Tim Hortons is looking to the Persian Gulf for growth.
The coffee shop chain signed a master license agreement Friday with Dubai-based Apparel Group to open up to 120 restaurants in the Persian Gulf region over five years.
The deal covers the Gulf Co-operation Council which includes the United Arab Emirates, Qatar, Bahrain, Kuwait and Oman.
Tim Hortons president and chief executive Don Schroeder said Canada and the United States remain the company’s main drivers of growth but “there is an opportunity over the long-term to explore international opportunities and seed the Tim Hortons brand in various markets outside of North America.”
The locations will be developed and operated by Apparel with five locations open this year.
“Our partners at Apparel have considerable knowledge of the local markets and consumer expectations and have introduced world-leading brands to the GCC,” Schroeder said in a statement.

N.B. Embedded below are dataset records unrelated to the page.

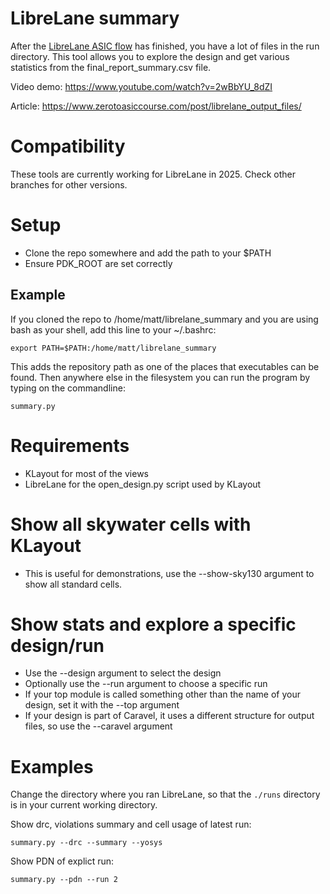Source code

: # LibreLane summary

After the [LibreLane ASIC flow](https://github.com/librelane/librelane) has finished, you have a lot of files in the run directory.
This tool allows you to explore the design and get various statistics from the final_report_summary.csv file.

Video demo: https://www.youtube.com/watch?v=2wBbYU_8dZI

Article: https://www.zerotoasiccourse.com/post/librelane_output_files/

# Compatibility

These tools are currently working for LibreLane in 2025. Check other branches for other versions.

# Setup

* Clone the repo somewhere and add the path to your $PATH
* Ensure PDK_ROOT are set correctly

## Example

If you cloned the repo to /home/matt/librelane_summary and you are using bash as your shell, add this line to your ~/.bashrc:

    export PATH=$PATH:/home/matt/librelane_summary

This adds the repository path as one of the places that executables can be found. Then anywhere else in the filesystem you can run the program by typing on the commandline:

    summary.py

# Requirements

* KLayout for most of the views
* LibreLane for the open_design.py script used by KLayout

# Show all skywater cells with KLayout

* This is useful for demonstrations, use the --show-sky130 argument to show all standard cells.

# Show stats and explore a specific design/run

* Use the --design argument to select the design
* Optionally use the --run argument to choose a specific run
* If your top module is called something other than the name of your design, set it with the --top argument
* If your design is part of Caravel, it uses a different structure for output files, so use the --caravel argument

# Examples

Change the directory where you ran LibreLane, so that the `./runs` directory is in your current working directory.

Show drc, violations summary and cell usage of latest run:

    summary.py --drc --summary --yosys

Show PDN of explict run:

    summary.py --pdn --run 2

Apparel Group operates over 50 brands including Tommy Hilfiger, Kenneth Cole and Cold Stone Creamery with more than 600 stores in 14 countries.

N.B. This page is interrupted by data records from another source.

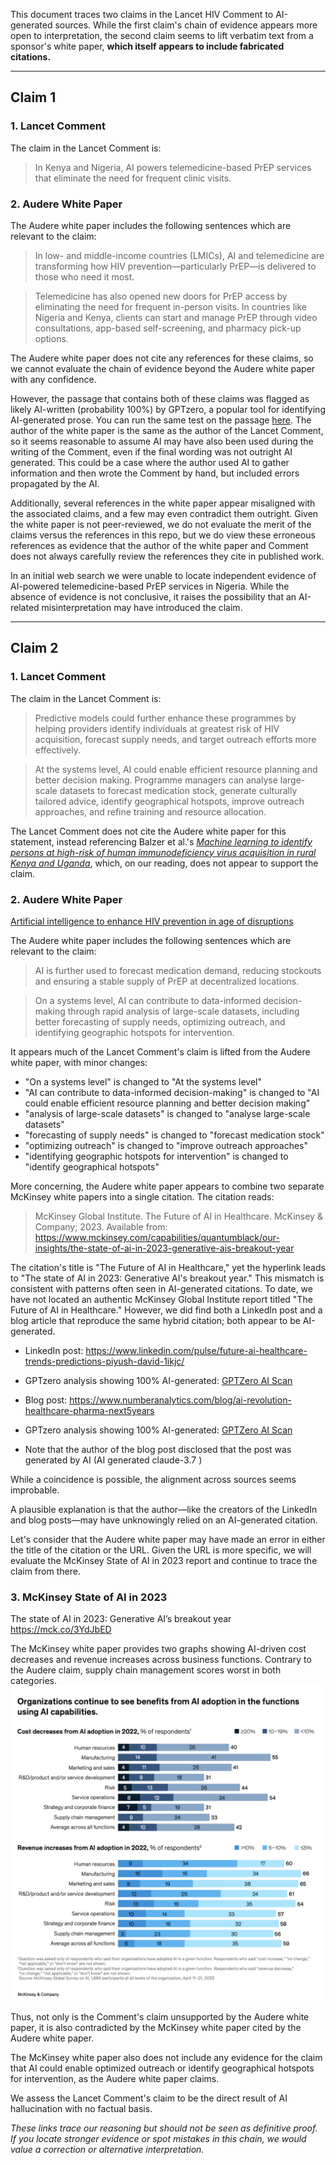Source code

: This document traces two claims in the Lancet HIV Comment to AI-generated sources. While the first claim's chain of evidence appears more open to interpretation, the second claim seems to lift verbatim text from a sponsor's white paper, **which itself appears to include fabricated citations.**

---

## Claim 1

### 1. Lancet Comment
The claim in the Lancet Comment is:
> In Kenya and Nigeria, AI powers telemedicine-based PrEP services that eliminate the need for frequent clinic visits.

### 2. Audere White Paper
The Audere white paper includes the following sentences which are relevant to the claim:

> In low- and middle-income countries (LMICs), AI and telemedicine are transforming how HIV prevention—particularly PrEP—is delivered to those who need it most.

> Telemedicine has also opened new doors for PrEP access by eliminating the need for frequent in-person visits. In countries like Nigeria and Kenya, clients can start and manage PrEP through video consultations, app-based self-screening, and pharmacy pick-up options.

The Audere white paper does not cite any references for these claims, so we cannot evaluate the chain of evidence beyond the Audere white paper with any confidence.

However, the passage that contains both of these claims was flagged as likely AI-written (probability 100%) by GPTzero, a popular tool for identifying AI-generated prose. You can run the same test on the passage [here](https://app.gptzero.me/documents/90b7593e-7f65-4db7-9883-49f4ba3d059a/share). The author of the white paper is the same as the author of the Lancet Comment, so it seems reasonable to assume AI may have also been used during the writing of the Comment, even if the final wording was not outright AI generated. This could be a case where the author used AI to gather information and then wrote the Comment by hand, but included errors propagated by the AI.

Additionally, several references in the white paper appear misaligned with the associated claims, and a few may even contradict them outright. Given the white paper is not peer-reviewed, we do not evaluate the merit of the claims versus the references in this repo, but we do view these erroneous references as evidence that the author of the white paper and Comment does not always carefully review the references they cite in published work.

In an initial web search we were unable to locate independent evidence of AI-powered telemedicine-based PrEP services in Nigeria. While the absence of evidence is not conclusive, it raises the possibility that an AI-related misinterpretation may have introduced the claim.

---

## Claim 2

### 1. Lancet Comment
The claim in the Lancet Comment is:
> Predictive models could further enhance these programmes by helping providers identify individuals at greatest risk of HIV acquisition, forecast supply needs, and target outreach efforts more effectively.

> At the systems level, AI could enable efficient resource planning and better decision making. Programme managers can analyse large-scale datasets to forecast medication stock, generate culturally tailored advice, identify geographical hotspots, improve outreach approaches, and refine training and resource allocation.

The Lancet Comment does not cite the Audere white paper for this statement, instead referencing Balzer et al.'s [*Machine learning to identify persons at high-risk of human immunodeficiency virus acquisition in rural Kenya and Uganda*](../source_materials/ciz1096.pdf), which, on our reading, does not appear to support the claim.

### 2. Audere White Paper
[Artificial intelligence to enhance HIV prevention in age of disruptions](https://static1.squarespace.com/static/64ff6a6dd00b77132a60f99b/t/681ccce37331774ae0b52d42/1746717923752/Leveraging+AI+to+enhance+HIV+prevention.pdf)

The Audere white paper includes the following sentences which are relevant to the claim:

> AI is further used to forecast medication demand, reducing stockouts and ensuring a stable supply of PrEP at decentralized locations.

> On a systems level, AI can contribute to data-informed decision-making through rapid analysis of large-scale datasets, including better forecasting of supply needs, optimizing outreach, and identifying geographic hotspots for intervention. 

It appears much of the Lancet Comment's claim is lifted from the Audere white paper, with minor changes:
- "On a systems level" is changed to "At the systems level"
- "AI can contribute to data-informed decision-making" is changed to "AI could enable efficient resource planning and better decision making"
- "analysis of large-scale datasets" is changed to "analyse large-scale datasets"
- "forecasting of supply needs" is changed to "forecast medication stock"
- "optimizing outreach" is changed to "improve outreach approaches"
- "identifying geographic hotspots for intervention" is changed to "identify geographical hotspots"

More concerning, the Audere white paper appears to combine two separate McKinsey white papers into a single citation. The citation reads:
> McKinsey Global Institute. The Future of AI in Healthcare. McKinsey & Company; 2023. Available from: https://www.mckinsey.com/capabilities/quantumblack/our-insights/the-state-of-ai-in-2023-generative-ais-breakout-year

The citation's title is "The Future of AI in Healthcare," yet the hyperlink leads to "The state of AI in 2023: Generative AI's breakout year." This mismatch is consistent with patterns often seen in AI-generated citations. To date, we have not located an authentic McKinsey Global Institute report titled "The Future of AI in Healthcare." However, we did find both a LinkedIn post and a blog article that reproduce the same hybrid citation; both appear to be AI-generated.

- LinkedIn post: https://www.linkedin.com/pulse/future-ai-healthcare-trends-predictions-piyush-david-1ikjc/
- GPTzero analysis showing 100% AI-generated: [GPTZero AI Scan](../docs/GPTZero_scans/GPTZero%20AI%20Scan%20-%20%20Piyush%20D.pdf)

- Blog post: https://www.numberanalytics.com/blog/ai-revolution-healthcare-pharma-next5years
- GPTzero analysis showing 100% AI-generated: [GPTZero AI Scan](../docs/GPTZero_scans/GPTZero%20AI%20Scan%20-%20Sarah%20Lee.pdf)
- Note that the author of the blog post disclosed that the post was generated by AI (AI generated claude-3.7 )

While a coincidence is possible, the alignment across sources seems improbable.

A plausible explanation is that the author—like the creators of the LinkedIn and blog posts—may have unknowingly relied on an AI-generated citation.

Let's consider that the Audere white paper may have made an error in either the title of the citation or the URL. Given the URL is more specific, we will evaluate the McKinsey State of AI in 2023 report and continue to trace the claim from there.

### 3. McKinsey State of AI in 2023
The state of AI in 2023: Generative AI’s breakout year https://mck.co/3YdJbED

The McKinsey white paper provides two graphs showing AI-driven cost decreases and revenue increases across business functions. Contrary to the Audere claim, supply chain management scores worst in both categories. ![McKinsey AI value by function](../source_materials/McKinsey-screenshot.png)

Thus, not only is the Comment's claim unsupported by the Audere white paper, it is also contradicted by the McKinsey white paper cited by the Audere white paper.

The McKinsey white paper also does not include any evidence for the claim that AI could enable optimized outreach or identify geographical hotspots for intervention, as the Audere white paper claims.

We assess the Lancet Comment's claim to be the direct result of AI hallucination with no factual basis.

*These links trace our reasoning but should not be seen as definitive proof. If you locate stronger evidence or spot mistakes in this chain, we would value a correction or alternative interpretation.*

Tim Hortons has more than 3,600 locations in Canada and the United States.
Late last year, Tim Hortons said it would shutter some 54 locations in New England, a money-losing market for the company.

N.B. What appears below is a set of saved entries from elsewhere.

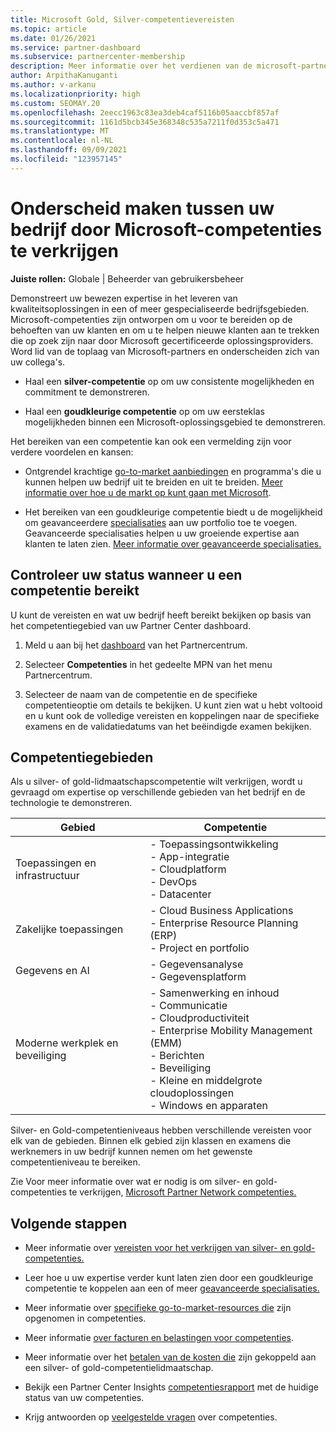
 ```yaml
---
title: Microsoft Gold, Silver-competentievereisten
ms.topic: article
ms.date: 01/26/2021
ms.service: partner-dashboard
ms.subservice: partnercenter-membership
description: Meer informatie over het verdienen van de microsoft-partnerstatus en het aan trekken van nieuwe klanten door te voldoen aan competentievereisten om gold- en silver-lidmaatschapsniveaus te verdienen.
author: ArpithaKanuganti
ms.author: v-arkanu
ms.localizationpriority: high
ms.custom: SEOMAY.20
ms.openlocfilehash: 2eecc1963c83ea3deb4caf5116b05aaccbf857af
ms.sourcegitcommit: 1161d5bcb345e368348c535a7211f0d353c5a471
ms.translationtype: MT
ms.contentlocale: nl-NL
ms.lasthandoff: 09/09/2021
ms.locfileid: "123957145"
---
```

# <a name="differentiate-your-business-by-attaining-microsoft-competencies"></a>Onderscheid maken tussen uw bedrijf door Microsoft-competenties te verkrijgen

**Juiste rollen:** Globale | Beheerder van gebruikersbeheer

Demonstreert uw bewezen expertise in het leveren van kwaliteitsoplossingen in een of meer gespecialiseerde bedrijfsgebieden. Microsoft-competenties zijn ontworpen om u voor te bereiden op de behoeften van uw klanten en om u te helpen nieuwe klanten aan te trekken die op zoek zijn naar door Microsoft gecertificeerde oplossingsproviders. Word lid van de toplaag van Microsoft-partners en onderscheiden zich van uw collega's.

- Haal een **silver-competentie** op om uw consistente mogelijkheden en commitment te demonstreren.

- Haal een **goudkleurige competentie** op om uw eersteklas mogelijkheden binnen een Microsoft-oplossingsgebied te demonstreren.

Het bereiken van een competentie kan ook een vermelding zijn voor verdere voordelen en kansen:

- Ontgrendel krachtige [go-to-market aanbiedingen](mpn-learn-about-go-to-market-benefits.md) en programma's die u kunnen helpen uw bedrijf uit te breiden en uit te breiden. [Meer informatie over hoe u de markt op kunt gaan met Microsoft](https://partner.microsoft.com/solutions/go-to-market).

- Het bereiken van een goudkleurige competentie biedt u de mogelijkheid om geavanceerdere [specialisaties](advanced-specializations.md) aan uw portfolio toe te voegen. Geavanceerde specialisaties helpen u uw groeiende expertise aan klanten te laten zien. [Meer informatie over geavanceerde specialisaties.](https://partner.microsoft.com/membership/advanced-specialization)

## <a name="check-your-status-as-you-attain-a-competency"></a>Controleer uw status wanneer u een competentie bereikt

U kunt de vereisten en wat uw bedrijf heeft bereikt bekijken op basis van het competentiegebied van uw Partner Center dashboard.

1. Meld u aan bij het [dashboard](https://partner.microsoft.com/dashboard/home) van het Partnercentrum.

2. Selecteer **Competenties** in het gedeelte MPN van het menu Partnercentrum.

3. Selecteer de naam van de competentie en de specifieke competentieoptie om details te bekijken. U kunt zien wat u hebt voltooid en u kunt ook de volledige vereisten en koppelingen naar de specifieke examens en de validatiedatums van het beëindigde examen bekijken.

## <a name="competency-areas"></a>Competentiegebieden

Als u silver- of gold-lidmaatschapscompetentie wilt verkrijgen, wordt u gevraagd om expertise op verschillende gebieden van het bedrijf en de technologie te demonstreren.

|**Gebied**            |**Competentie**                    |
|--------------------|--------------------------------|
|Toepassingen en infrastructuur| - Toepassingsontwikkeling<br/> - App-integratie<br/> - Cloudplatform<br/> - DevOps<br/> - Datacenter |
|Zakelijke toepassingen | - Cloud Business Applications</br> - Enterprise Resource Planning (ERP)</br> - Project en portfolio |
|Gegevens en AI| - Gegevensanalyse<br/> - Gegevensplatform |
|Moderne werkplek en beveiliging | - Samenwerking en inhoud<br/> - Communicatie<br/> - Cloudproductiviteit<br/> - Enterprise Mobility Management (EMM)<br/> - Berichten<br/> - Beveiliging<br/> - Kleine en middelgrote cloudoplossingen<br/> - Windows en apparaten |

Silver- en Gold-competentieniveaus hebben verschillende vereisten voor elk van de gebieden. Binnen elk gebied zijn klassen en examens die werknemers in uw bedrijf kunnen nemen om het gewenste competentieniveau te bereiken. 

Zie Voor meer informatie over wat er nodig is om silver- en gold-competenties te verkrijgen, [Microsoft Partner Network competenties.](https://partner.microsoft.com/membership/competencies)

## <a name="next-steps"></a>Volgende stappen

- Meer informatie over [vereisten voor het verkrijgen van silver- en gold-competenties.](https://partner.microsoft.com/membership/competencies)

- Leer hoe u uw expertise verder kunt laten zien door een goudkleurige competentie te koppelen aan een of meer [geavanceerde specialisaties.](advanced-specializations.md)

- Meer informatie over [specifieke go-to-market-resources die](mpn-learn-about-go-to-market-benefits.md) zijn opgenomen in competenties.

- Meer informatie [over facturen en belastingen voor competenties](mpn-view-print-maps-invoice.md).

- Meer informatie over het [betalen van de kosten die](mpn-pay-fee-silver-gold-competency.md) zijn gekoppeld aan een silver- of gold-competentielidmaatschap.

- Bekijk een Partner Center Insights [competentiesrapport](insights-competencies-report.md) met de huidige status van uw competenties.

- Krijg antwoorden op [veelgestelde vragen](competencies-faq.yml) over competenties.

Since opening its first U.S. store in Buffalo, N.Y., in 1985, Tim Hortons has expanded to over 600 stores in a dozen states–including Ohio, Kentucky and West Virginia–and plans to open another 300 locations over the next three years.
Unlike in Canada, where the brand has immediate recognition, Tim Hortons spells out its specialty on its store signs, which read: “Tim Hortons: cafe and bake shop.”